(Records from a data source)
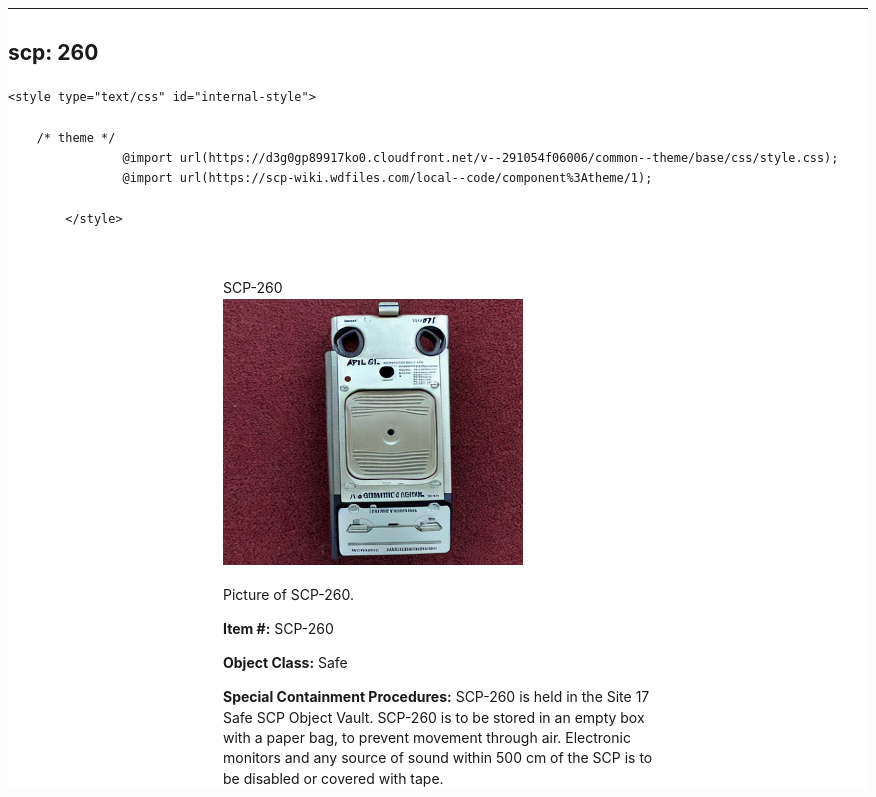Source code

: 
---
scp: 260
---

<head>
    <title>260 - SCP Foundation</title>
    
    <style type="text/css" id="internal-style">
                
        /* theme */
                    @import url(https://d3g0gp89917ko0.cloudfront.net/v--291054f06006/common--theme/base/css/style.css);
                    @import url(https://scp-wiki.wdfiles.com/local--code/component%3Atheme/1);
            
            </style>
<style>
iframe.scpnet-interwiki-frame { height: 0; }
</style>

</head>

<div id="main-content" style="margin: 50px 206px 20px 215px;">
<div id="action-area-top"></div>
<div id="page-title">SCP-260</div>
<div id="page-content">
<div style="text-align: right;"></div>
<div class="scp-image-block block-right" style="width:300px;"><img src="https://raw.githubusercontent.com/lucmaki/this-scp-does-not-exist/main/imgs/260.png" style="width:300px;" alt="260.jpg" class="image">
<div class="scp-image-caption" style="width:300px;">
<p>Picture of SCP-260.</p>
</div>
</div>
<p><strong>Item #:</strong> SCP-260</p>
<p><strong>Object Class:</strong> Safe</p>
<p><strong>Special Containment Procedures:</strong> SCP-260 is held in the Site 17 Safe SCP Object Vault. SCP-260 is to be stored in an empty box with a paper bag, to prevent movement through air. Electronic monitors and any source of sound within 500 cm of the SCP is to be disabled or covered with tape.</p>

EXERCISE REQUIREMENTS |
Transcribe the complete set of entries verbatim. No pictures belong in the copy.

RESPONSE BELOW |
Source code

: 
---
scp: 260
---

<head>
    <title>260 - SCP Foundation</title>
    
    <style type="text/css" id="internal-style">
                
        /* theme */
                    @import url(https://d3g0gp89917ko0.cloudfront.net/v--291054f06006/common--theme/base/css/style.css);
                    @import url(https://scp-wiki.wdfiles.com/local--code/component%3Atheme/1);
            
            </style>
<style>
iframe.scpnet-interwiki-frame { height: 0; }
</style>

</head>

<div id="main-content" style="margin: 50px 206px 20px 215px;">
<div id="action-area-top"></div>
<div id="page-title">SCP-260</div>
<div id="page-content">
<div style="text-align: right;"></div>
<div class="scp-image-block block-right" style="width:300px;"><img src="https://raw.githubusercontent.com/lucmaki/this-scp-does-not-exist/main/imgs/260.png" style="width:300px;" alt="260.jpg" class="image">
<div class="scp-image-caption" style="width:300px;">
<p>Picture of SCP-260.</p>
</div>
</div>
<p><strong>Item #:</strong> SCP-260</p>
<p><strong>Object Class:</strong> Safe</p>
<p><strong>Special Containment Procedures:</strong> SCP-260 is held in the Site 17 Safe SCP Object Vault. SCP-260 is to be stored in an empty box with a paper bag, to prevent movement through air. Electronic monitors and any source of sound within 500 cm of the SCP is to be disabled or covered with tape.</p>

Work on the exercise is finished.